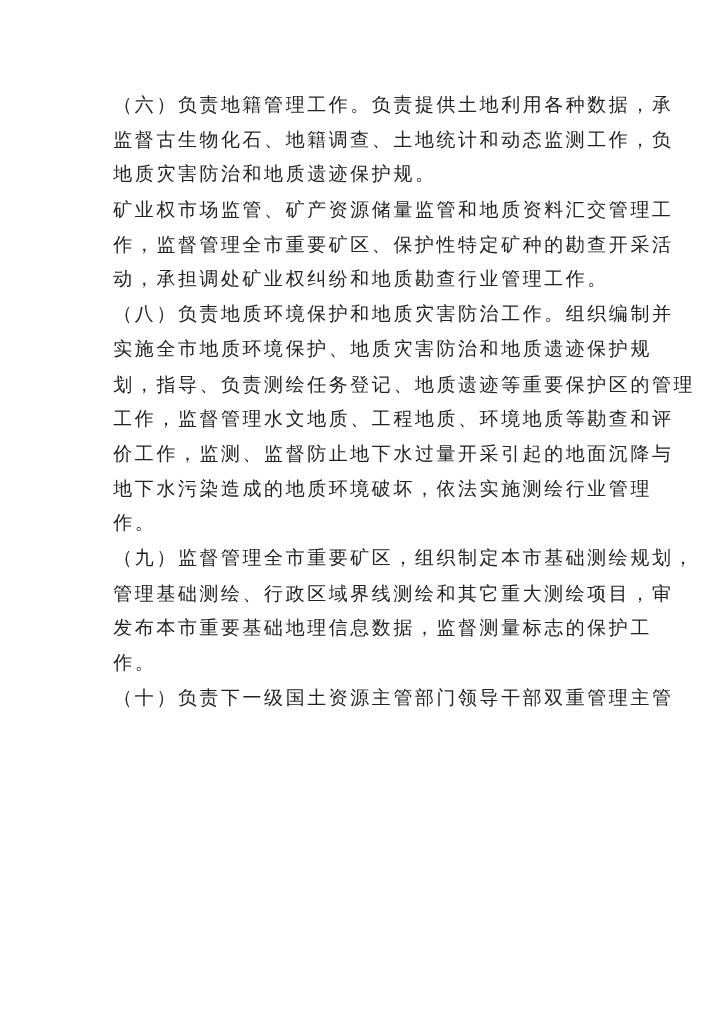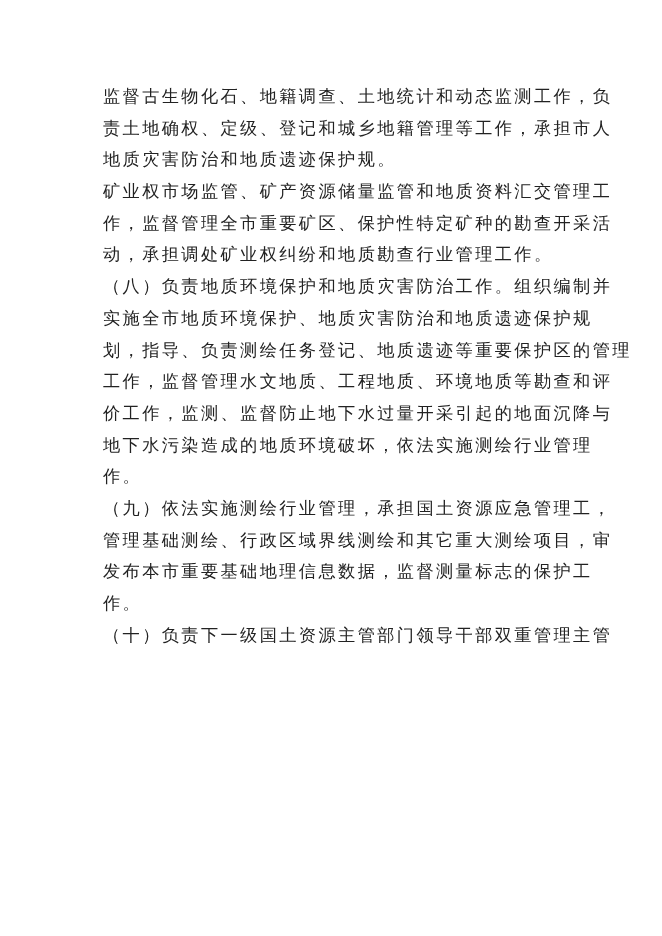--- a/index.html
+++ b/index.html
@@ -16,40 +16,40 @@
     letter-spacing: 2.4px;
   }
   .para { margin: 0; padding: 0; text-align: justify; text-align-last: left; }
   .line { display: block; white-space: nowrap; height: 31.7px; }
 </style>
 </head>
 <body>
 
 <div class="page">
   <div class="para">
+    <span class="line">（六）负责地籍管理工作。负责提供土地利用各种数据，承</span>
     <span class="line">监督古生物化石、地籍调查、土地统计和动态监测工作，负</span>
-    <span class="line">责土地确权、定级、登记和城乡地籍管理等工作，承担市人</span>
     <span class="line">地质灾害防治和地质遗迹保护规。</span>
   </div>
   <div class="para">
     <span class="line">矿业权市场监管、矿产资源储量监管和地质资料汇交管理工</span>
     <span class="line">作，监督管理全市重要矿区、保护性特定矿种的勘查开采活</span>
     <span class="line">动，承担调处矿业权纠纷和地质勘查行业管理工作。</span>
   </div>
   <div class="para">
     <span class="line">（八）负责地质环境保护和地质灾害防治工作。组织编制并</span>
     <span class="line">实施全市地质环境保护、地质灾害防治和地质遗迹保护规</span>
     <span class="line">划，指导、负责测绘任务登记、地质遗迹等重要保护区的管理</span>
     <span class="line">工作，监督管理水文地质、工程地质、环境地质等勘查和评</span>
     <span class="line">价工作，监测、监督防止地下水过量开采引起的地面沉降与</span>
     <span class="line">地下水污染造成的地质环境破坏，依法实施测绘行业管理</span>
     <span class="line">作。</span>
   </div>
   <div class="para">
-    <span class="line">（九）依法实施测绘行业管理，承担国土资源应急管理工，</span>
+    <span class="line">（九）监督管理全市重要矿区，组织制定本市基础测绘规划，</span>
     <span class="line">管理基础测绘、行政区域界线测绘和其它重大测绘项目，审</span>
     <span class="line">发布本市重要基础地理信息数据，监督测量标志的保护工</span>
     <span class="line">作。</span>
   </div>
   <div class="para">
     <span class="line">（十）负责下一级国土资源主管部门领导干部双重管理主管</span>
   </div>
 </div>
 
 </body></html>

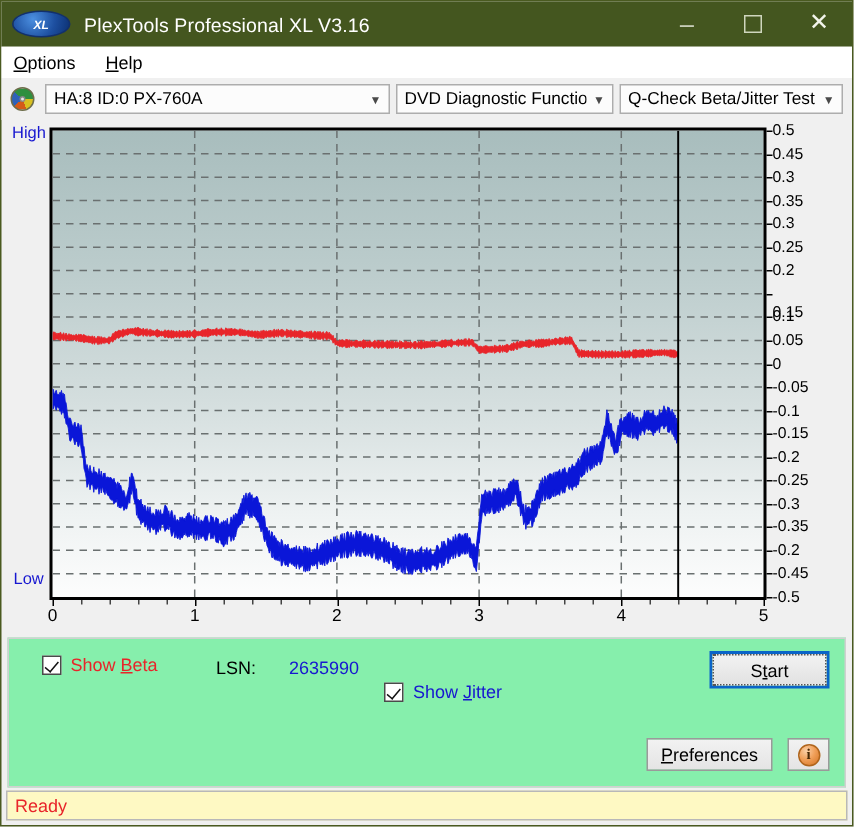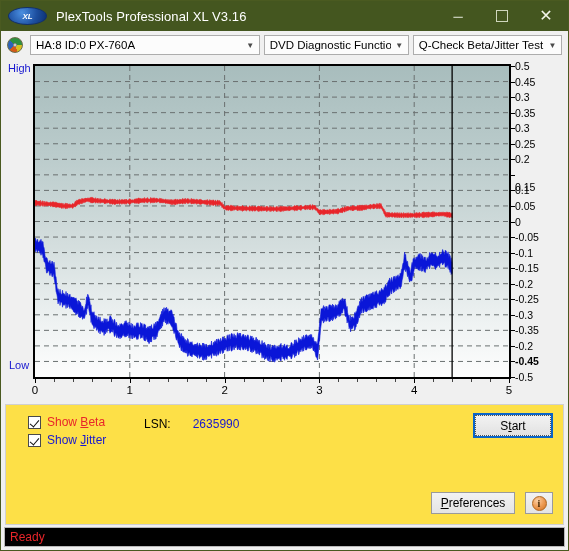--- a/index.html
+++ b/index.html
@@ -121,27 +121,27 @@
   .xtick{
     position:absolute;top:325px;font-size:11.5px;color:#000;
     transform:translateX(-50%);
   }
   .xtick-mark{position:absolute;top:320px;width:1px;height:4px;background:#000;}
   
   .bottom{
     flex:1 1 auto;
     margin:0 4px 0 4px;
     border:1px solid #d0d0d0;
-    background:#fde047;
+    background:#86efac;
     position:relative;
     box-sizing:border-box;
   }
   .chk-row{display:flex;align-items:center;margin-left:22px;}
   .chk-row.r1{margin-top:10px;}
-  .chk-row.r2{margin-top:4px;}
+  .chk-row.r2{margin-top:4px;justify-content:center;}
   .chkbox{
     width:13px;height:13px;border:1px solid #4a4a4a;background:#fff;
     box-sizing:border-box;position:relative;margin-right:6px;flex:0 0 auto;
   }
   .chkbox:after{
     content:"";position:absolute;left:3px;top:1px;width:4px;height:8px;
     border:solid #111;border-width:0 1.6px 1.6px 0;transform:rotate(40deg);
   }
   .chk-label{font-size:12px;}
   .chk-label.beta{color:#e8252a;}
@@ -179,21 +179,21 @@
     width:15px;height:15px;border-radius:50%;
     background:radial-gradient(circle at 35% 28%,#fbd0a6 0%,#f0a05a 45%,#d3711f 100%);
     color:#4a2a06;font-size:10px;font-weight:bold;font-family:"Liberation Serif",serif;
     display:flex;align-items:center;justify-content:center;
     border:1px solid #b0651c;box-sizing:border-box;
   }
   
   .statusbar{
     flex:0 0 auto;height:20px;
     margin:2px 3px 3px 3px;
-    background:#000000;border:1px solid #b8b8b8;
+    background:#fef9c3;border:1px solid #b8b8b8;
     display:flex;align-items:center;padding-left:5px;
     font-size:12px;color:#e8252a;
     box-sizing:border-box;
   }
 </style>
 </head>
 <body>
 
 <div class="window">
 
@@ -202,20 +202,24 @@
     <div class="title-text">PlexTools Professional XL V3.16</div>
     <div class="winbtns">
       <div class="winbtn min">─</div>
       <div class="winbtn max">
           <span></span>
         </div>
       <div class="winbtn close">✕</div>
     </div>
   </div>
 
+  <div class="menubar">
+    <div class="menuitem"><u>O</u><span>ptions</span></div>
+    <div class="menuitem"><u>H</u><span>elp</span></div>
+  </div>
 
   <div class="toolbar">
     <div class="disc-icon"></div>
     <div class="combo drive">
       <div class="cval">HA:8 ID:0  PX-760A</div>
       <div class="arrow">▼</div>
     </div>
     <div class="combo func">
       <div class="cval">DVD Diagnostic Functions</div>
       <div class="arrow">▼</div>
@@ -291,21 +295,21 @@
         <div class="ytick" style="top: 224.7px;">-0.2</div>
         <div class="ytick-mark" style="top: 224.7px;"></div>
         <div class="ytick" style="top: 240.25px;">-0.25</div>
         <div class="ytick-mark" style="top: 240.25px;"></div>
         <div class="ytick" style="top: 255.8px;">-0.3</div>
         <div class="ytick-mark" style="top: 255.8px;"></div>
         <div class="ytick" style="top: 271.35px;">-0.35</div>
         <div class="ytick-mark" style="top: 271.35px;"></div>
         <div class="ytick" style="top: 286.9px;">-0.2</div>
         <div class="ytick-mark" style="top: 286.9px;"></div>
-        <div class="ytick" style="top: 302.45px; font-weight: bold;">-0.45</div>
+        <div class="ytick" style="top: 302.45px;">-0.45</div>
         <div class="ytick-mark" style="top: 302.45px;"></div>
         <div class="ytick" style="top: 318px;">-0.5</div>
         <div class="ytick-mark" style="top: 318px;"></div>
         <div class="xtick" style="left: 32px;">0</div>
         <div class="xtick-mark" style="left: 32px;"></div>
         <div class="xtick" style="left: 126.8px;">1</div>
         <div class="xtick-mark" style="left: 126.8px;"></div>
         <div class="xtick" style="left: 221.6px;">2</div>
         <div class="xtick-mark" style="left: 221.6px;"></div>
         <div class="xtick" style="left: 316.4px;">3</div>

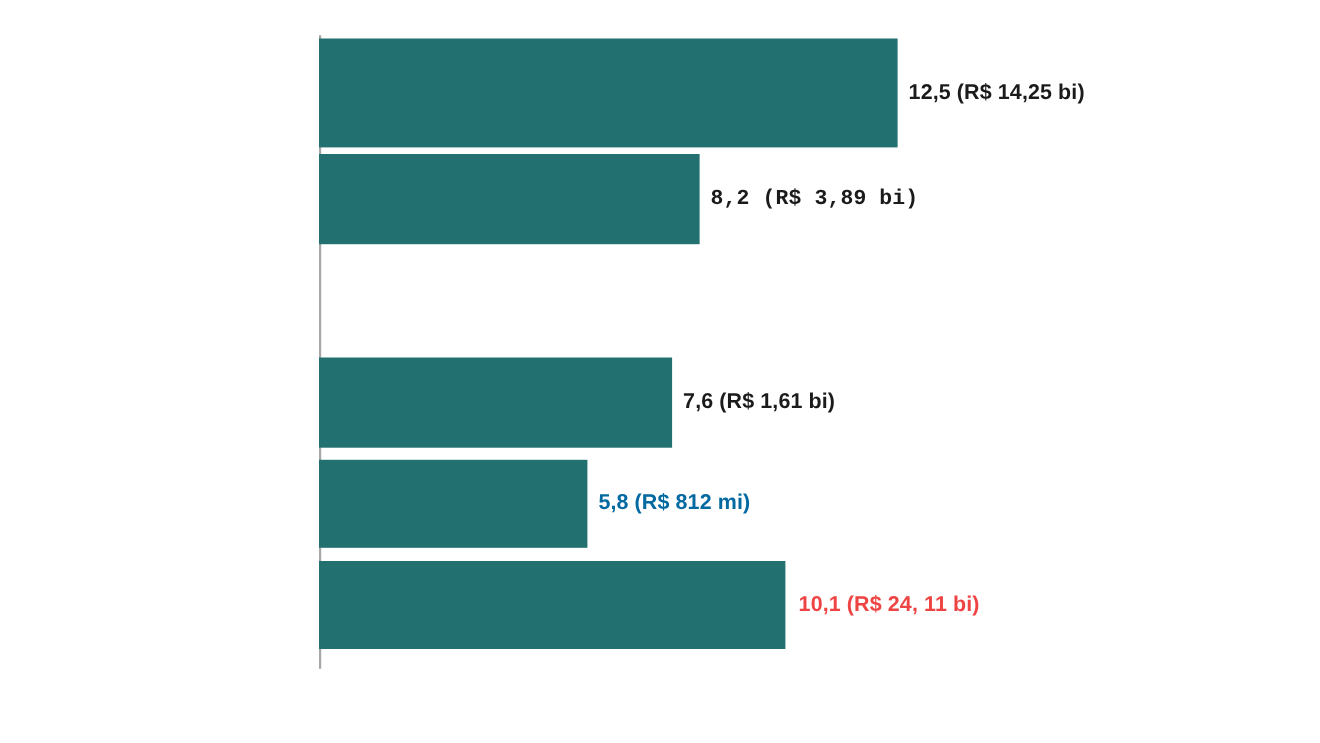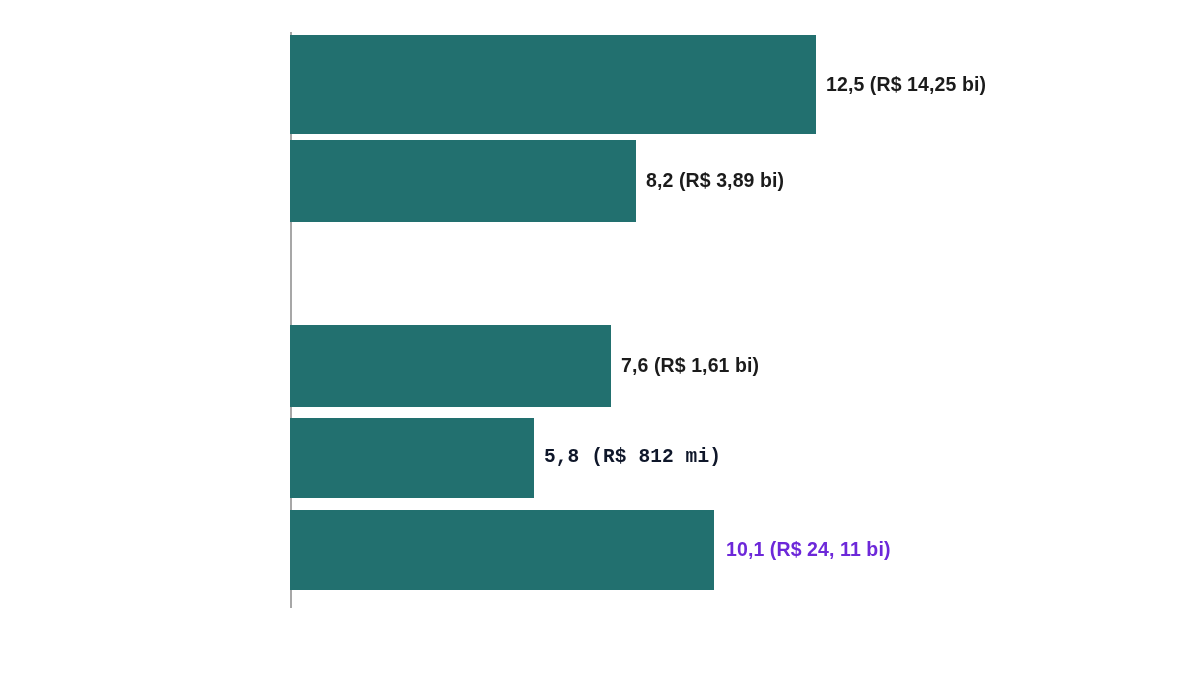--- a/index.html
+++ b/index.html
@@ -78,36 +78,36 @@
 
     <div class="bar-row" style="top: 5px; height: 99px;">
 
       <div class="bar" style="width: 526px; background: rgb(34, 112, 111);"></div>
       <span class="bar-value" style="color: rgb(27, 27, 27);">12,5 (R$ 14,25 bi)</span>
     </div>
 
     <div class="bar-row" style="top: 110px; height: 82px;">
 
       <div class="bar" style="width: 346px; background: rgb(34, 112, 111);"></div>
-      <span class="bar-value" style="color: rgb(27, 27, 27);">8,2 (R$ 3,89 bi)</span>
+      <span class="bar-value" style="color: rgb(27, 27, 27); font-family: Liberation Mono, monospace;">8,2 (R$ 3,89 bi)</span>
     </div>
 
 
     <div class="bar-row" style="top: 295px; height: 82px; text-align: center;">
 
       <div class="bar" style="width: 321px; background: rgb(34, 112, 111);"></div>
       <span class="bar-value" style="color: rgb(27, 27, 27);">7,6 (R$ 1,61 bi)</span>
     </div>
 
     <div class="bar-row" style="top: 388px; height: 80px;">
 
       <div class="bar" style="width: 244px; background: rgb(34, 112, 111);"></div>
-      <span class="bar-value" style="color: #0f172a; font-family: Liberation Mono, monospace;">5,8 (R$ 812 mi)</span>
+      <span class="bar-value" style="color: #0369a1;">5,8 (R$ 812 mi)</span>
     </div>
 
     <div class="bar-row" style="top: 480px; height: 80px;">
 
       <div class="bar" style="width: 424px; background: rgb(34, 112, 111);"></div>
-      <span class="bar-value" style="color: #6d28d9; margin-left: 12px;">10,1 (R$ 24, 11 bi)</span>
+      <span class="bar-value" style="color: #ef4444; margin-left: 12px;">10,1 (R$ 24, 11 bi)</span>
     </div>
 
   </div>
 </div>
 
 </body></html>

○ ○ ○

ACTIVITY:
Each line in the data where the string "label" occurs should be identified and copied.

ANSWER SPACE:
   .chk-label{font-size:12px;}
   .chk-label.beta{color:#e8252a;}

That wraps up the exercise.